Le président de l’Assemblée nationale, Cho Jeong-sik, a réaffirmé mardi sa volonté d’avancer sur une révision constitutionnelle, disant qu’il cherchera à former une commission parlementaire spéciale bipartite pour faire avancer les discussions l’an prochain.
Cho a fait ces remarques lors de sa première conférence de presse depuis sa prise de fonctions le mois dernier, relançant ainsi son effort sur un sujet débattu depuis des années.
"We will form a special parliamentary committee on constitutional reform through bipartisan consultations to put discussions on constitutional reform on track next year," a-t-il déclaré. "As I proposed on the recent Constitution Day, I will push forward with the constitutional amendment calmly and boldly."
Dans son allocution du 17 juillet, Cho a indiqué qu’il chercherait à rédiger une proposition de révision constitutionnelle l’an prochain et à achever l’amendement avant la fin du mandat de l’Assemblée actuelle en 2028.
La révision proposée comprendrait des restrictions au pouvoir du président de déclarer la loi martiale, l’intégration de l’esprit du mouvement démocratique du 18 mai 1980 dans le préambule de la Constitution, ainsi qu’une refonte du système de gestion des élections.
Cho a également promis de désigner le 3 décembre comme journée de la souveraineté populaire afin de marquer l’anniversaire de l’échec de l’imposition de la loi martiale par l’ancien président Yoon Suk Yeol en 2024.
"We will designate Dec. 3, the day people defended the Constitution and democracy through their dedication, as the day of people's sovereignty," a-t-il déclaré.
Le président de l’Assemblée a aussi dit qu’il chercherait, au niveau parlementaire, des moyens d’apporter la paix à la péninsule coréenne avec patience, ajoutant qu’un tel effort exigerait du temps plutôt qu’un lancement précipité de "inter-Korean parliamentary talks" qu’il avait proposé lors de la Constitution Day.
Plus tôt, Cho avait appelé la Corée du Nord à répondre aux appels au dialogue sur l’aide humanitaire et les retrouvailles des familles séparées par la guerre de Corée de 1950-53, affirmant que Séoul était disposée à rencontrer Pyongyang "anytime, anywhere without preconditions."

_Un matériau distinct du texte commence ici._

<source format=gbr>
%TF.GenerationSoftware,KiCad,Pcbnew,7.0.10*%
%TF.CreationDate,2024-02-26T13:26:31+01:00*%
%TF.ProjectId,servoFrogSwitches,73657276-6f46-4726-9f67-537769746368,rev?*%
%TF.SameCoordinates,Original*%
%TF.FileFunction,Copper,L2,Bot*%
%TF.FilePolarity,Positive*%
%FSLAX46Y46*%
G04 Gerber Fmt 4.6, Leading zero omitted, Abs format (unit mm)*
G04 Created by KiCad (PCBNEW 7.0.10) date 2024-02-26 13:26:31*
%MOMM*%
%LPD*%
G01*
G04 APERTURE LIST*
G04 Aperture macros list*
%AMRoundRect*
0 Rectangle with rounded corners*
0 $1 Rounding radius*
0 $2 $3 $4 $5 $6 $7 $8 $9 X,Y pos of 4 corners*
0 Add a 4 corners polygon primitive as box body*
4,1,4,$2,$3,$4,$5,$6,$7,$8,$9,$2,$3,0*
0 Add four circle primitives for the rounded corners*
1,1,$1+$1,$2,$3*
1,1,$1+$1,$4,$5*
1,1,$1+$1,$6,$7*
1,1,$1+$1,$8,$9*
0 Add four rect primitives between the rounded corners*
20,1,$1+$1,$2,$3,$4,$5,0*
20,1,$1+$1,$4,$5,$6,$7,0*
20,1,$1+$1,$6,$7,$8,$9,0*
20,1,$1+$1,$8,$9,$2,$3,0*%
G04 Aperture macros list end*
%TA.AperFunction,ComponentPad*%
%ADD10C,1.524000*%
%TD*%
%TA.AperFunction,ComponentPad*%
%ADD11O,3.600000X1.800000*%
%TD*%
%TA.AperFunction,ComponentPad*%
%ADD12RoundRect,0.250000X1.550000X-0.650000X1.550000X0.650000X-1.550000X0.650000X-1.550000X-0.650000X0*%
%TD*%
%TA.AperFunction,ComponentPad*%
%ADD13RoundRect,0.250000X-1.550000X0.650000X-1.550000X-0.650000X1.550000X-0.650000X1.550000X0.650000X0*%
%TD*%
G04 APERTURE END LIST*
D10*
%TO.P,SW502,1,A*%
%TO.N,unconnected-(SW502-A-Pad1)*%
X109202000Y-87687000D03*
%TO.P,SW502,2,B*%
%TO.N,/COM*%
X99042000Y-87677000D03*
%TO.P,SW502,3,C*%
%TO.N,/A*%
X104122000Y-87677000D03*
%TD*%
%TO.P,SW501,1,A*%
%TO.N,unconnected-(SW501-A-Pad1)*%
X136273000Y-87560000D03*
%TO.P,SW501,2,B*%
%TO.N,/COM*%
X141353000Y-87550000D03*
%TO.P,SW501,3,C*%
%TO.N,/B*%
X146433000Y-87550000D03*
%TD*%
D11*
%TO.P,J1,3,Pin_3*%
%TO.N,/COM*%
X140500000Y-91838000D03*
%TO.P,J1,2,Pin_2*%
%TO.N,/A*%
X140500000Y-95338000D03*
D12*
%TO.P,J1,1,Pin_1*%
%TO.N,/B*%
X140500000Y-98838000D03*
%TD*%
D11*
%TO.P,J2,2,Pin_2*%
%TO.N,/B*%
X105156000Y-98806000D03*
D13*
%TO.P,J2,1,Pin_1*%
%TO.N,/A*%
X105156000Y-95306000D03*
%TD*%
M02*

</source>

Cho a également évoqué la possibilité qu’un président en exercice puisse être éligible à un nouveau mandat dans le cadre d’une Constitution révisée.
La question de savoir si le président en exercice devrait pouvoir se représenter sous une charte révisée est "ultimately the choice of the people," a-t-il dit.

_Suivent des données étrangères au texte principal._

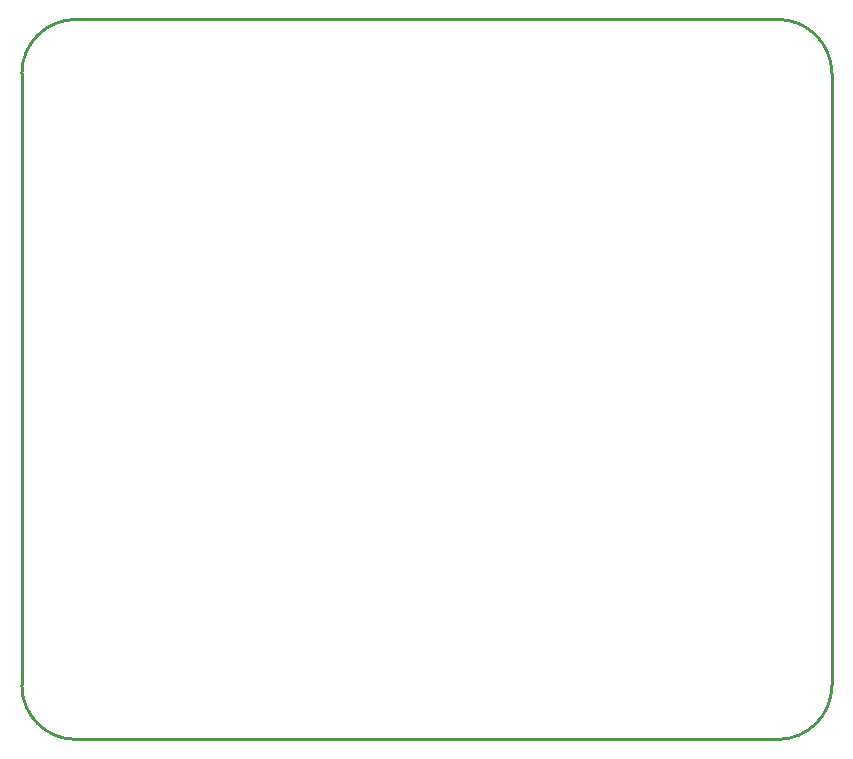
<source format=gko>
G04 Layer: BoardOutlineLayer*
G04 EasyEDA Pro v2.2.36.7, 2025-05-26 04:11:26*
G04 Gerber Generator version 0.3*
G04 Scale: 100 percent, Rotated: No, Reflected: No*
G04 Dimensions in millimeters*
G04 Leading zeros omitted, absolute positions, 4 integers and 5 decimals*
%FSLAX45Y45*%
%MOMM*%
%ADD10C,0.254*%
G75*


G04 Rect Start*
G54D10*
G01X0Y-5638800D02*
G01X0Y-457200D01*
G02X457200Y0I457200J0D01*
G01X6400800Y0D01*
G02X6858000Y-457200I0J-457200D01*
G01X6858000Y-5638800D01*
G02X6400800Y-6096000I-457200J0D01*
G01X457200Y-6096000D01*
G02X0Y-5638800I0J457200D01*
G04 Rect End*

M02*


</source>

L’article 128 de la Constitution stipule actuellement que toute prolongation du mandat présidentiel ne s’applique pas au président en fonction au moment où l’amendement est proposé.
Pendant sa campagne électorale, le président Lee Jae Myung avait appelé à un amendement constitutionnel permettant à un président d’exercer deux mandats de quatre ans. À l’heure actuelle, les présidents sont limités à un seul mandat de cinq ans.
Lee avait rejeté les affirmations selon lesquelles il cherchait seulement à prolonger son mandat s’il était élu, disant qu’il ne serait pas éligible à une réélection même en cas de victoire, faisant apparemment référence à l’article 128 de la Constitution.